Our Medicare fraud attorneys defend individuals accused of Medicare fraud in Michigan, Florida, Idaho, Ohio and throughout the United States. We are located near the two major “Medicare fraud hotspots”, Miami and Detroit. If you have been arrested, charged or aware of an investigation into your practice regarding Medicare fraud, we encourage you to contact our Medicare fraud attorneys immediately for a free consultation.

Our Current Medicare Fraud Cases

Several home health agencies: alleged to have committed Medicare Fraud for improper referrals, performing services outside the plan of care, not having proper authorizations, not having proper re-certifications, etc.
Behavioral services agencies: alleged to have committed Medicare fraud for failure to use the proper CPT code resulting in allegations of fraudulent billing.
Compound pharmacies: We currently defend several individuals in multiple areas regarding compounding pharmacies.

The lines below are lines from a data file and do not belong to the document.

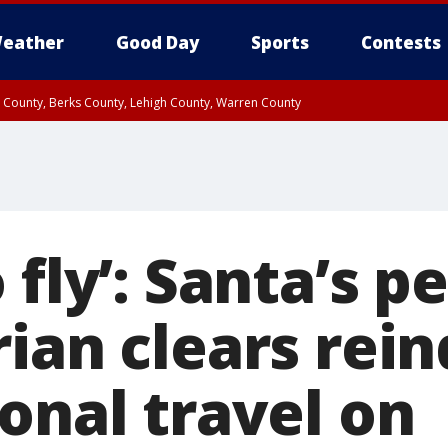
eather
Good Day
Sports
Contests
n County, Berks County, Lehigh County, Warren County
unty, Eastern Montgomery County, Upper Bucks County, Philadelphia County, W
y, Camden County, Gloucester County, Northwestern Burlington County, Mercer
 fly’: Santa’s p
ian clears rein
onal travel on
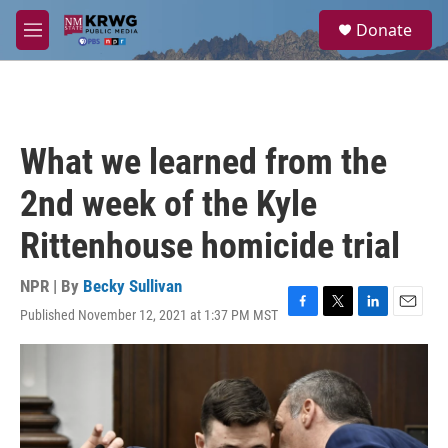
Skip to main content
S
Donate
e
M
a
e
r
n
c
u
h
u
What we learned from the
e
r
2nd week of the Kyle
y
Rittenhouse homicide trial
NPR | By
Becky Sullivan
Published November 12, 2021 at 1:37 PM MST
F
T
L
E
a
w
i
m
c
i
n
a
e
t
k
i
b
t
e
l
o
e
d
o
r
I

Generally, the allegation is that the pharmacy is “mining” patients through the use of a call center boiler room and the patients have no legitimate medical need for the compound, or the allegation is the compound serves no legitimate medical purpose and is no better than an over the counter medication or less expensive script.
Several physicians: charged with receiving remuneration of referring patients and for approving plans of care that were not medically necessary.
Medical directors: alleged to have committed Medicare fraud for receiving a salary or other payment, as well as referring patients to the program they currently work as the medical director.